14. The other important aspect of the matter is that though the witnesses have stated that they saw the cloth of the prosecutrix smeared with dirt, but the Investigating Officer in his evidence at paragraph 9 has not supported that fact, rather his evidence is contrary to that. Moreover, Dr. Kalpana Saran (PW 5) has also not found any sign of rape upon the prosecutrix and in spite of that, appellant has been convicted mainly by taking into consideration the evidences of PWs 1, 2, 3 and 4 as admissible as a part of res gestae. Those statements made by the witnesses though have been relied upon but according to Investigating Officer (PW 9) as has been testified in paragraphs 10, 11 and 15 that the witnesses, namely, PW 1, PW 2 and PW 3 have not stated before him that prosecutrix disclosed to them that the appellant committed rape upon the prosecutrix. Moreover, even if it is assumed that witnesses had made statements just before the occurrence that the prosecutrix disclosed that the appellant committed rape but those statement is admissible not as evidence of the truth of the charge but as evidence of the credibility of the complainant.

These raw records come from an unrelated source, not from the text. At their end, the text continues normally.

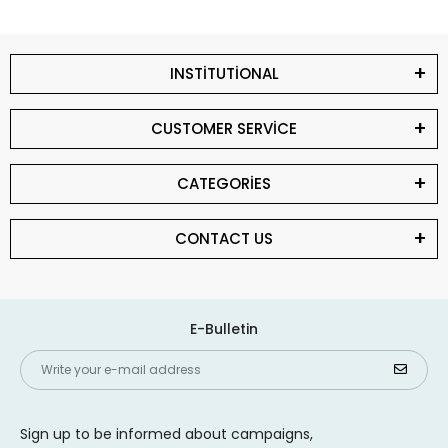
INSTİTUTİONAL
CUSTOMER SERVİCE
CATEGORİES
CONTACT US
E-Bulletin
Sign up to be informed about campaigns,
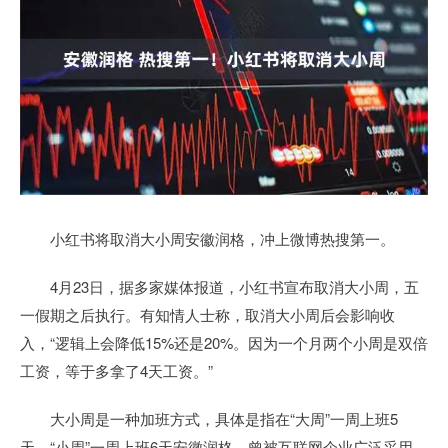
小红书将取消大小周安徽润格，冲上微博热搜第一。
4月23日，据多家媒体报道，小红书宣布取消大小周，五
一假期之后执行。有知情人士称，取消大小周后会影响收
入，“逻辑上会降低15%还是20%。因为一个月两个小周是双倍
工资，等于多拿了4天工资。”
大小周是一种加班方式，具体是指在“大周”一周上班5
天，“小周”一周上班6天安徽润格，曾被互联网企业广泛采用。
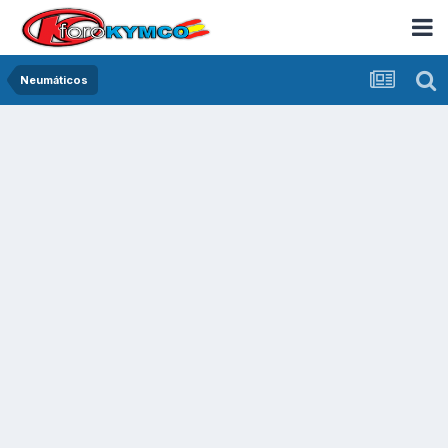
Neumáticos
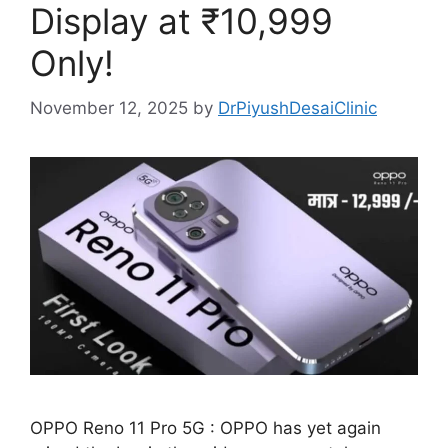
Display at ₹10,999
Only!
November 12, 2025
by
DrPiyushDesaiClinic
OPPO Reno 11 Pro 5G : OPPO has yet again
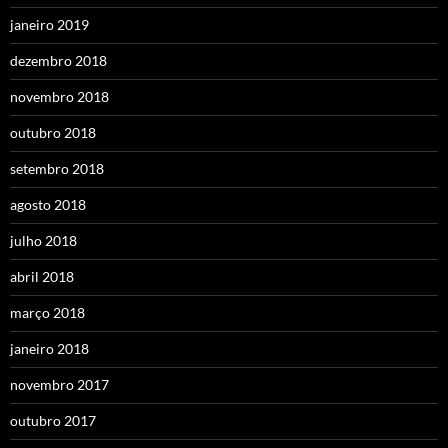
janeiro 2019
dezembro 2018
novembro 2018
outubro 2018
setembro 2018
agosto 2018
julho 2018
abril 2018
março 2018
janeiro 2018
novembro 2017
outubro 2017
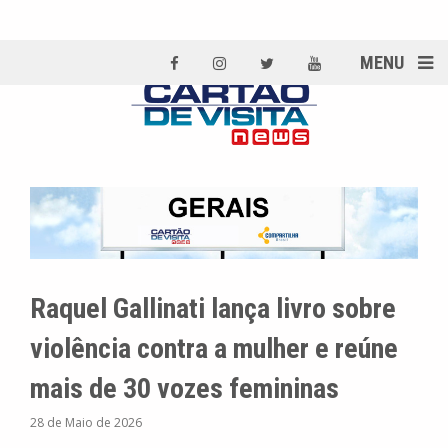
MENU
Raquel Gallinati lança livro sobre
violência contra a mulher e reúne
mais de 30 vozes femininas
28 de Maio de 2026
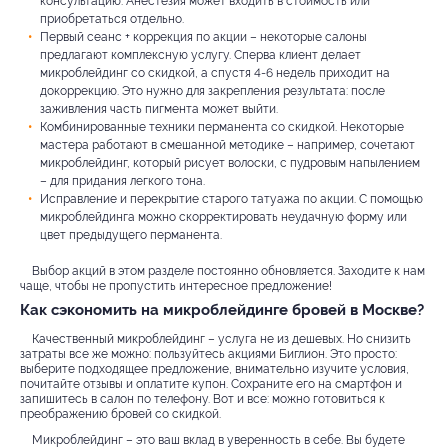
консультацию. Анестезия может входить в стоимость или
приобретаться отдельно.
Первый сеанс + коррекция по акции – некоторые салоны
предлагают комплексную услугу. Сперва клиент делает
микроблейдинг со скидкой, а спустя 4-6 недель приходит на
докоррекцию. Это нужно для закрепления результата: после
заживления часть пигмента может выйти.
Комбинированные техники перманента со скидкой. Некоторые
мастера работают в смешанной методике – например, сочетают
микроблейдинг, который рисует волоски, с пудровым напылением
– для придания легкого тона.
Исправление и перекрытие старого татуажа по акции. С помощью
микроблейдинга можно скорректировать неудачную форму или
цвет предыдущего перманента.
Выбор акций в этом разделе постоянно обновляется. Заходите к нам
чаще, чтобы не пропустить интересное предложение!
Как сэкономить на микроблейдинге бровей в Москве?
Качественный микроблейдинг – услуга не из дешевых. Но снизить
затраты все же можно: пользуйтесь акциями Биглион. Это просто:
выберите подходящее предложение, внимательно изучите условия,
почитайте отзывы и оплатите купон. Сохраните его на смартфон и
запишитесь в салон по телефону. Вот и все: можно готовиться к
преображению бровей со скидкой.
Микроблейдинг – это ваш вклад в уверенность в себе. Вы будете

But here in the instant case, as has been stated above, the version of the prosecutrix in her fardbeyan cannot be taken to be true at all. 15. Regard being had to the facts and circumstances, as stated above;, the judgment of conviction and order of sentence passed by the trial Court cannot be sustained. Accordingly, it is said set aside. Consequently, appellant is acquitted and is discharged from the liability of the bail bonds. 16. In the result, this appeal is allowed. Appeal allowed.